FIG. 1 is a perspective view showing the configuration of an embodiment of a probe device of a magnetic resonance diagnostic apparatus according to the present invention, FIG.
The figure is a characteristic diagram of the magnetic field sensor, Figure 4 is a circuit diagram showing the configuration of the receiving system when using the probe device of the same embodiment, and Figure f
The figure is a diagram showing an example of the configuration of a magnetic resonance diagnostic apparatus using a conventional probe device. 13... Probe device, 14... Cylindrical body, 15...

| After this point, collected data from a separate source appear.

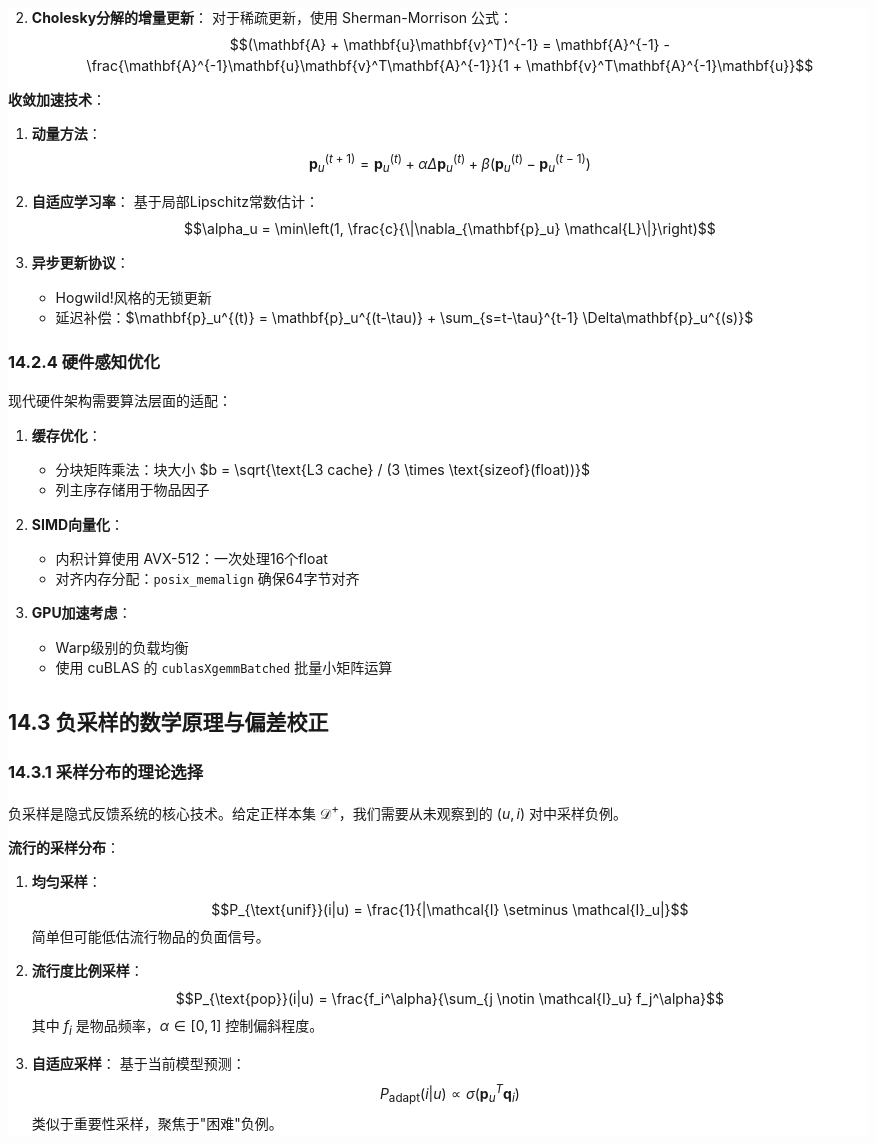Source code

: 2. **Cholesky分解的增量更新**：
   对于稀疏更新，使用 Sherman-Morrison 公式：
   $$(\mathbf{A} + \mathbf{u}\mathbf{v}^T)^{-1} = \mathbf{A}^{-1} - \frac{\mathbf{A}^{-1}\mathbf{u}\mathbf{v}^T\mathbf{A}^{-1}}{1 + \mathbf{v}^T\mathbf{A}^{-1}\mathbf{u}}$$

**收敛加速技术**：

1. **动量方法**：
   $$\mathbf{p}_u^{(t+1)} = \mathbf{p}_u^{(t)} + \alpha \Delta\mathbf{p}_u^{(t)} + \beta(\mathbf{p}_u^{(t)} - \mathbf{p}_u^{(t-1)})$$

2. **自适应学习率**：
   基于局部Lipschitz常数估计：
   $$\alpha_u = \min\left(1, \frac{c}{\|\nabla_{\mathbf{p}_u} \mathcal{L}\|}\right)$$

3. **异步更新协议**：
   - Hogwild!风格的无锁更新
   - 延迟补偿：$\mathbf{p}_u^{(t)} = \mathbf{p}_u^{(t-\tau)} + \sum_{s=t-\tau}^{t-1} \Delta\mathbf{p}_u^{(s)}$

### 14.2.4 硬件感知优化

现代硬件架构需要算法层面的适配：

1. **缓存优化**：
   - 分块矩阵乘法：块大小 $b = \sqrt{\text{L3 cache} / (3 \times \text{sizeof}(float))}$
   - 列主序存储用于物品因子

2. **SIMD向量化**：
   - 内积计算使用 AVX-512：一次处理16个float
   - 对齐内存分配：`posix_memalign` 确保64字节对齐

3. **GPU加速考虑**：
   - Warp级别的负载均衡
   - 使用 cuBLAS 的 `cublasXgemmBatched` 批量小矩阵运算

## 14.3 负采样的数学原理与偏差校正

### 14.3.1 采样分布的理论选择

负采样是隐式反馈系统的核心技术。给定正样本集 $\mathcal{D}^+$，我们需要从未观察到的 $(u,i)$ 对中采样负例。

**流行的采样分布**：

1. **均匀采样**：
   $$P_{\text{unif}}(i|u) = \frac{1}{|\mathcal{I} \setminus \mathcal{I}_u|}$$
   简单但可能低估流行物品的负面信号。

2. **流行度比例采样**：
   $$P_{\text{pop}}(i|u) = \frac{f_i^\alpha}{\sum_{j \notin \mathcal{I}_u} f_j^\alpha}$$
   其中 $f_i$ 是物品频率，$\alpha \in [0,1]$ 控制偏斜程度。

3. **自适应采样**：
   基于当前模型预测：
   $$P_{\text{adapt}}(i|u) \propto \sigma(\mathbf{p}_u^T\mathbf{q}_i)$$
   类似于重要性采样，聚焦于"困难"负例。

- Magnetic field sensor using high temperature superconducting material, 16... Switch, 17... I/V converter. Applicant's agent Patent attorney Takehiko Suzue Figure 2 Figure 3 Figure 4

Claims (4)

[Claims] (1) A magnetic field sensor is constructed by arranging multiple magnetic field sensors whose resistance value fluctuates in response to a magnetic field, and a magnetic resonance phenomenon is generated and then induced in a specific atomic nucleus within a subject placed in a static magnetic field. A probe device for a magnetic resonance diagnostic apparatus, characterized in that a magnetic resonance signal is detected by the magnetic field sensor group. (2) The probe device for a magnetic resonance diagnostic apparatus according to claim 1, wherein the magnetic field sensor utilizes the resistance characteristic of the high-temperature superconducting material exhibited by an external magnetic field near a critical condition. (3) A probe device for a magnetic resonance diagnostic apparatus according to claim 1, characterized in that only a desired one of a group of magnetic field sensors arranged in parallel is operated. (4) Any one of claims 1 to 3, characterized in that the magnetic field sensors are arranged in parallel around a cylindrical body, and the magnetic resonance detection site is arranged inside the cylindrical body. A probe device for a magnetic resonance diagnostic device according to.